Susan June 4, 2008 at 8:33 am

Excellent tips!
My husband and I took our honeymoon a year after our wedding, and looking back, I’m glad it happened that way. We had something really fun to look forward to. We had time to plan and save for a really nice vacation. And we were more relaxed and had more fun since we had time to just get to know each other as a married couple.
And that’s what a honeymoon is supposed to be, a time for just the married couple to spend time together and have fun, no matter where they choose to go. :)

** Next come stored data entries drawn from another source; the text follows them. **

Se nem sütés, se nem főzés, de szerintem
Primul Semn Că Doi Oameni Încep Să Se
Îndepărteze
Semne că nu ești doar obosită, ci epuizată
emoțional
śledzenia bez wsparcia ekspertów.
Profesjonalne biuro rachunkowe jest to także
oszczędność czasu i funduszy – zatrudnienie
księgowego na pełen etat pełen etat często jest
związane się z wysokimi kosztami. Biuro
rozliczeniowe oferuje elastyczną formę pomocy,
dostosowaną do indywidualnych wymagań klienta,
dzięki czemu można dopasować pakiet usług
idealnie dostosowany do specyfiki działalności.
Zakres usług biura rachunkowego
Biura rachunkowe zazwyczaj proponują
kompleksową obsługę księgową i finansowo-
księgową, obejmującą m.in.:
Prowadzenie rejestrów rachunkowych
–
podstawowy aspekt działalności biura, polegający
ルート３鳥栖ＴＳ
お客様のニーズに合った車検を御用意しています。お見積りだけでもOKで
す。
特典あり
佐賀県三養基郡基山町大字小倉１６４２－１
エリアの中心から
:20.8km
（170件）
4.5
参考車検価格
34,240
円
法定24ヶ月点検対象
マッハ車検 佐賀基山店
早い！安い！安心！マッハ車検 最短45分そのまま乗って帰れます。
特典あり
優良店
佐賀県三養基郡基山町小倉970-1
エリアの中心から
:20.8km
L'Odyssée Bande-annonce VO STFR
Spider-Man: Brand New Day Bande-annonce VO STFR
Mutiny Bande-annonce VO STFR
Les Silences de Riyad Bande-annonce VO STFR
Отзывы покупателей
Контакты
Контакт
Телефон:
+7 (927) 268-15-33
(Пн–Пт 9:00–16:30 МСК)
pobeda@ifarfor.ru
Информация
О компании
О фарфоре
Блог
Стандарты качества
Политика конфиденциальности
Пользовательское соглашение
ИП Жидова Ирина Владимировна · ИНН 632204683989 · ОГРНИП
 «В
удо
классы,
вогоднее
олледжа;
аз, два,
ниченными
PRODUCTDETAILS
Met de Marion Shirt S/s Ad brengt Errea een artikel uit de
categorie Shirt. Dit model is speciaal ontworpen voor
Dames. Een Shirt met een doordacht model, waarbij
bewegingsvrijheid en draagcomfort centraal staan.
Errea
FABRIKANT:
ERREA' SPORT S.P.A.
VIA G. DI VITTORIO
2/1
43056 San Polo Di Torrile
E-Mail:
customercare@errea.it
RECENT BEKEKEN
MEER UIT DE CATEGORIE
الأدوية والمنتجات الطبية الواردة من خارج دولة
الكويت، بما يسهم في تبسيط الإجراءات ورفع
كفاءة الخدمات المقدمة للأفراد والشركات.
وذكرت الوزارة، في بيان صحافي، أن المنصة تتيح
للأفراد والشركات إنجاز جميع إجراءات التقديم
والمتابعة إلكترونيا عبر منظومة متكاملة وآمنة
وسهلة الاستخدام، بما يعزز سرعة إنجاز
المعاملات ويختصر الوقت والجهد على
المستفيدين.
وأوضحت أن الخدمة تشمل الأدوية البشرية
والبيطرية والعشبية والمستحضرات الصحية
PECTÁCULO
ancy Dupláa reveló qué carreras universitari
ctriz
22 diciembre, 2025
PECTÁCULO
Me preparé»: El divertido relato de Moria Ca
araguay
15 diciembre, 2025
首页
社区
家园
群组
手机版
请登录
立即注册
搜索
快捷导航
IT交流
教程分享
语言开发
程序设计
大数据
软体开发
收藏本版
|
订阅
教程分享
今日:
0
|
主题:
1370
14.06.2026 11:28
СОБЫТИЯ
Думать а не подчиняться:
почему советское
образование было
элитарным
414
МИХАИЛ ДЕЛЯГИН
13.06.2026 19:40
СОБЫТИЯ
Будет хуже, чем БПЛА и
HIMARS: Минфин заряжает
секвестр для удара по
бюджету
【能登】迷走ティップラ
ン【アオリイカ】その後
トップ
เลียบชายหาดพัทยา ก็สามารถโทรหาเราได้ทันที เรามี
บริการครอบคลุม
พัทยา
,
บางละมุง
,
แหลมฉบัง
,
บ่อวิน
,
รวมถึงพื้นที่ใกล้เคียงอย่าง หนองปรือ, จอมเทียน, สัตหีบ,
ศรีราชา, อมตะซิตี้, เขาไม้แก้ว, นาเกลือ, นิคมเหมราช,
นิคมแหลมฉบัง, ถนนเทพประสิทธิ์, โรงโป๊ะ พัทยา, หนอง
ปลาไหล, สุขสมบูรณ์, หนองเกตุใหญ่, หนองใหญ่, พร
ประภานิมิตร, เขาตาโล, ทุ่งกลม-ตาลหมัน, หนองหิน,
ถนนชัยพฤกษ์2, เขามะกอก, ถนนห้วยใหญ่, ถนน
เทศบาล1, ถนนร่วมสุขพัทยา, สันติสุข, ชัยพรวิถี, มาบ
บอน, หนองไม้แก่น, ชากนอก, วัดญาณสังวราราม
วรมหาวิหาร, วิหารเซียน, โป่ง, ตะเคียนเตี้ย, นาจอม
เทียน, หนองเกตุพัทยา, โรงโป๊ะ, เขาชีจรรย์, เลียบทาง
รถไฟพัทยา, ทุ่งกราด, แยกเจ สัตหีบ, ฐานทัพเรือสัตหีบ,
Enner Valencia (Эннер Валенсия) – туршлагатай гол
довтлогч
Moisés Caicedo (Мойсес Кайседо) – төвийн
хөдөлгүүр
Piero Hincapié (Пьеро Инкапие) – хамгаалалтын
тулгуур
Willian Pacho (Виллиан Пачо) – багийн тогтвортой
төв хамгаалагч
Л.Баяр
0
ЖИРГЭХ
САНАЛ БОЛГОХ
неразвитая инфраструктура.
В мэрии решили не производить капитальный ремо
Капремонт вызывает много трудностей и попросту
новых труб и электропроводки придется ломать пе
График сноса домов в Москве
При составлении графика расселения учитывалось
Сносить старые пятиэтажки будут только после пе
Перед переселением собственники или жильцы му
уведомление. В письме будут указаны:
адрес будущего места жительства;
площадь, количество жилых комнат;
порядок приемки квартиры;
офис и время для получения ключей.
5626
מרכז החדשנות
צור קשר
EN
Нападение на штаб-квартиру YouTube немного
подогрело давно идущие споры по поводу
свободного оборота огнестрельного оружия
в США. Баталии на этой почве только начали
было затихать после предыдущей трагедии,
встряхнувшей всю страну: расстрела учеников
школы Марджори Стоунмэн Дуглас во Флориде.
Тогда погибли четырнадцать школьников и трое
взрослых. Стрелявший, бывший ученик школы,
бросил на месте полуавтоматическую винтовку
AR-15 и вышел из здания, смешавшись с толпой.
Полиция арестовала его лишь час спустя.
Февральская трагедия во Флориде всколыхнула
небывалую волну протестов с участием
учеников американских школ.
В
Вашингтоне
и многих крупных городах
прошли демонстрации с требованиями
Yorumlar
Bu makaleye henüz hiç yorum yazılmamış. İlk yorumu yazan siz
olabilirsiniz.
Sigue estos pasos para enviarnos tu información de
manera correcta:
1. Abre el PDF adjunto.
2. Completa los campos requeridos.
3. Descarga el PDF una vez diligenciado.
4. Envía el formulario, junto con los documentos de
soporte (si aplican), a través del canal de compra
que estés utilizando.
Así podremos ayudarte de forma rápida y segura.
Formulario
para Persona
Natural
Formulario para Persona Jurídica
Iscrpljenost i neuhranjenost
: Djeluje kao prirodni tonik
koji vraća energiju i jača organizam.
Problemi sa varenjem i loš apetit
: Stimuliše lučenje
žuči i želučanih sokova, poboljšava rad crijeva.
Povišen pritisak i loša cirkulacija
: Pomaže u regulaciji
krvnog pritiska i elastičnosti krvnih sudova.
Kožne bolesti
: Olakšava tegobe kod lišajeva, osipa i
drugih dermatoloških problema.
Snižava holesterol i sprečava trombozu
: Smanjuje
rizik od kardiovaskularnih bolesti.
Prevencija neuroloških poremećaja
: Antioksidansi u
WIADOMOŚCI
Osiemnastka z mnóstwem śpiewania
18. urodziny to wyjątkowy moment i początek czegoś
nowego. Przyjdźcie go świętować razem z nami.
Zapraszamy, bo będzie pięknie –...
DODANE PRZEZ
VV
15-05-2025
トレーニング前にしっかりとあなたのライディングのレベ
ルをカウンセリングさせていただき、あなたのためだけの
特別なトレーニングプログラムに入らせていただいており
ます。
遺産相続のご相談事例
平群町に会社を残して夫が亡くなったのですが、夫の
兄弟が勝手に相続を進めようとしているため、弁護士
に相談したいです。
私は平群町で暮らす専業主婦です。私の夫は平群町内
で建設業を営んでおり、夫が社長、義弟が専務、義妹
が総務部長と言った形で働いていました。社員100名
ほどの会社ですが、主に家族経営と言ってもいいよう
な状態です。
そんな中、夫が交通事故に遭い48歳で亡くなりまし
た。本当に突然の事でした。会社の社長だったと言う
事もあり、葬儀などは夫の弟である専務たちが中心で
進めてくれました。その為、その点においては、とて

Kristen June 4, 2008 at 9:50 am

I’m getting married in just under 8 weeks. We are doing the traditional honeymoon to the Caribbean at an all-inclusive resort. Yes, it will be an expense, but we both really wanted to go. We’re beach people. We’ve been saving to pay for the whole thing (no charging!). Plus, we picked an island with activities that we both enjoy, so that if we get bored just sitting by the ocean, we have things to do.

My fiance and I are both a little older and we felt like we should have the wedding/honeymoon we always wanted. We decided if we could pay for everything in cash we should go for it.

SavingDiva June 4, 2008 at 10:09 am

I would love to go on a “traditional honeymoon”….but by myself! :) I love the sun, the beach, and warm weather! I guess you’re lucky that we didn’t get married!

Wooly Woman June 4, 2008 at 10:36 am

We waited almost 2 years for our honeymoon in Hawaii… and we got the lovely relaxing, debt free time we wanted because we waited. We had some time to be together and relax right after the wedding though, and like you Mrs Micah, those memories really are the best!

donna jean June 4, 2008 at 11:16 am

We’re approaching our second anniversary and still haven’t taken a honeymoon. Since we’re also expecting a little one soon, I can’t imagine any trips happening anytime soon. We were trying to buy a house when we got married, we decided an affordable wedding ($2,000) was enough extra spending and we’d save the rest to get a house. I’d love to take a trip as I love traveling, but the price tag on any vacation (especially a family one, since I wouldn’t want to leave any children home), makes traveling a maybe-someday dream for now.

kitty June 4, 2008 at 1:21 pm

It depends on what people like. For those who really like to travel there is another money-saving option: honeymoon instead of a wedding.

This is what a girl I knew when I was young did. We were recent refugees from Russia and money were tight. This girl’s parents had some money saved, but not that much; she just started working so she also didn’t have much saved yet. So she said – I don’t care about having a formal wedding, but I’d like to go on a trip I’d remember. She got married by a justice of the peace, had a small party in her home for a few relatives and very close friends (mom-made food instead of catering, no photographer, no band – she played some piano and they put some records on, etc.). They then spent $5000 on a trip to Europe. This was around 1980 so $5000 bought a very nice trip, but it was still cheaper than the wedding.

S.B. June 4, 2008 at 3:52 pm

Interesting post. We had a lot of friends that were going to islands and doing a beach type honeymoon. The hubby and I went to a national park – it was romantic, peaceful and relaxing. We are glad we did something a little different!

S.B.

Livingalmostlarge June 4, 2008 at 4:42 pm

We went on our honeymoon 4 months after our wedding. It was fun and enjoyable.

I still enjoy travelling with DH, because I know the day is coming when it won’t just be us.

frugal zeitgeist June 4, 2008 at 10:55 pm

Uh, my ex and I both went to work on Monday. We were planning to take our honeymoon for our second anniversary, but we didn’t make it that far.

tiffanie July 14, 2008 at 12:11 am

We couldn’t afford our dream honeymoon of going to Hawaii right after our wedding, so we did 2 nights at a local (45 minute drive) hotel with waterpark inside, and then drove across the state and stayed in a Victorian bed and breakfast for 2 nights. It was a nice honeymoon, and it gave us a year to save up for our dream of going to Hawaii, which we did for our one year anniversary (and paid practically for the entire thing in cash! – 5 nights in Waikiki, 4 in Maui). That worked best for us and we enjoyed both “honeymoons”!